**Required action:**
Look below for lines that hold the string "inscrits" and copy each one.

**Available data:**
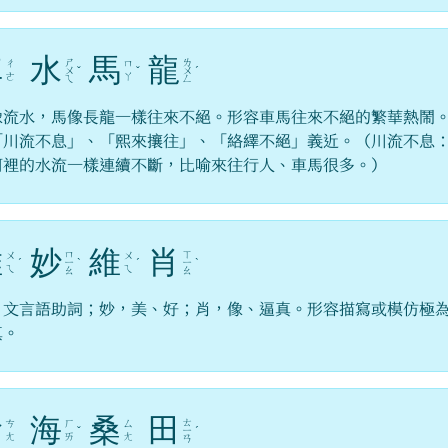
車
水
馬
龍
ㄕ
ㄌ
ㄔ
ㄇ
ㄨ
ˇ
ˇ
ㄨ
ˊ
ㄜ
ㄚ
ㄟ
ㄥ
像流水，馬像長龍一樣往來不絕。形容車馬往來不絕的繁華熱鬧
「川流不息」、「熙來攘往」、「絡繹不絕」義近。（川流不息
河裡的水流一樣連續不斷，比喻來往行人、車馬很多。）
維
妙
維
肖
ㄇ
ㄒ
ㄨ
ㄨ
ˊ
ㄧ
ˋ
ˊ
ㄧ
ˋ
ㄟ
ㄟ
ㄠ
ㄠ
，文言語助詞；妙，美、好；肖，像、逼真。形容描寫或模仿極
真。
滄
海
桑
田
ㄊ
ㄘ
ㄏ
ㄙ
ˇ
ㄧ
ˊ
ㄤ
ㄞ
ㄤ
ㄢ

==

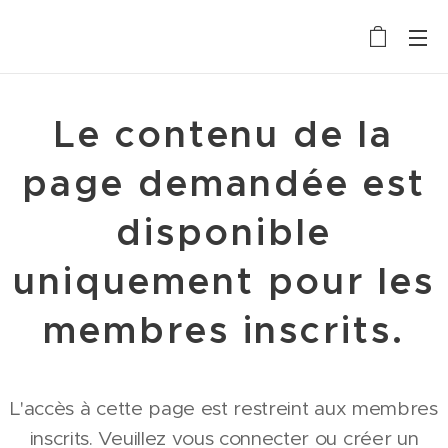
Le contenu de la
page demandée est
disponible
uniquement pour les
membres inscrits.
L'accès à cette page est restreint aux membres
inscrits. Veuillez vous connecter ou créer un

**Answer section:**
membres inscrits.
inscrits. Veuillez vous connecter ou créer un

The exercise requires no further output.